Eine solche zweite Welle hat es in Deutschland nicht gegeben, nur regionale Ausbrüche. Einmal gingen sie von einer Betriebsfeier in einem Restaurant in Ostfriesland aus, zweimal von religiösen Feierlichkeiten in Frankfurt und Göttingen. Zumindest im letztgenannten Fall hat sich das Infektionsgeschehen aber derart dynamisch entwickelt, dass Schulen und Kitas wieder geschlossen werden mussten. Göttingen kratzt derzeit an der Marke von 50 Neuinfektionen pro 100.000 Einwohner innerhalb von sieben Tagen und könnte damit in einen neuen Lockdown steuern.
Und dann? Bisher gibt es wenig Hinweise darauf, wie genau die Politik auf eine mögliche zweite Welle reagieren will. Szenarien und Empfehlungen gibt es - etwa die einer Expertenkommission der Friedrich-Ebert-Stiftung zur Gestaltung des Schuljahres 2020/21. In Berlin verkündete Bildungssenatorin Sandra Scheeres gestern, dass Schulen und Kitas bald zum Regelbetrieb zurückkehren werden. Detailfragen zum Infektionsschutz, zu Gruppengrößen, zum Vorgehen bei einem neuerlichen Anstieg aber bleiben unklar. "Was vor drei Monaten noch mit einer recht plötzlichen Pandemie plausibel begründet werden konnte, liest sich heute eher als hilfloses Stochern nach Lösungen, die ein Recht auf Bildung mit der Infektionsgefahr abwägen", lautet das Fazit des Berliner "Tagesspiegel".

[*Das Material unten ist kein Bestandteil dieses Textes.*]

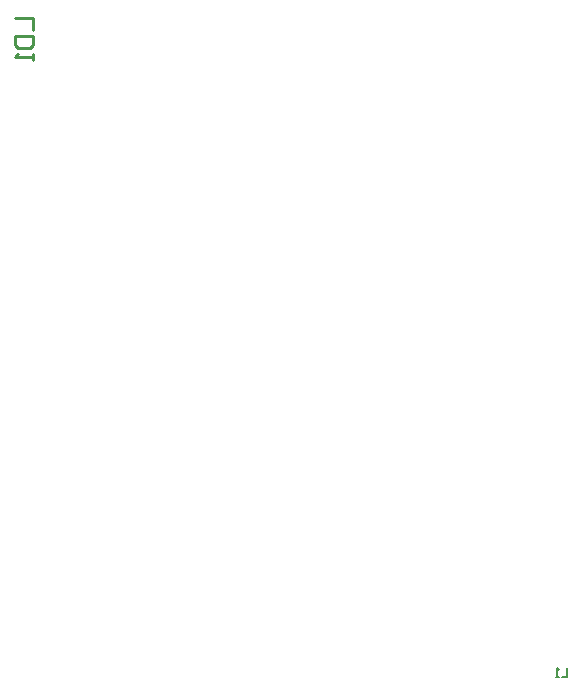
<source format=gbo>
G04*
G04 #@! TF.GenerationSoftware,Altium Limited,Altium Designer,19.0.15 (446)*
G04*
G04 Layer_Color=32896*
%FSLAX25Y25*%
%MOIN*%
G70*
G01*
G75*
%ADD12C,0.01000*%
%ADD15C,0.00500*%
D12*
X-104679Y194843D02*
X-98681D01*
Y190844D01*
X-104679Y188845D02*
X-98681D01*
Y185845D01*
X-99681Y184846D01*
X-103680D01*
X-104679Y185845D01*
Y188845D01*
X-98681Y182846D02*
Y180847D01*
Y181847D01*
X-104679D01*
X-103680Y182846D01*
D15*
X79212Y-22009D02*
Y-24764D01*
X77376D01*
X76458D02*
X75539D01*
X75998D01*
Y-22009D01*
X76458Y-22468D01*
M02*

</source>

Wenig nachvollziehbar ist das Vorgehen der Politik auch für den Vorsitzenden des Bundeselternrates, Stephan Wassmuth. Auf die Frage, wie er es bewerte, dass die Landesregierungen anscheinend keinen "Plan B" hätten, sagt er ntv.de: "Ich frage mich, ob es überhaupt einen Plan A gibt." Wassmuth begrüßt, dass Schulen und Kitas als beinahe letzter Lebensbereich wieder allmählich in den Normalbetrieb wechseln. "Aber wir hätten uns Pläne gewünscht, wie es weitergehen soll." Die Öffnungen nun seien einzig dem öffentlichen Druck geschuldet. Er äußert die vorsichtige Hoffnung, dass sich durch die Erkenntnisse aus der Corona-Zeit im Bildungssystem etwas zum Guten ändern könne. "In der Corona-Krise haben wir über Probleme geredet, die alle vorher schon da waren", sagt er. Zu wenige Lehrer, zu langsame Digitalisierung und marode Schulen habe es zuvor auch gegeben. "Finanzminister und Kämmerer vor Ort haben immer die Bildungspolitik diktiert". Aus der Corona-Krise müssten Konsequenzen gezogen werden. "Ich hoffe, dass sich in unserem Schulsystem etwas bewegt."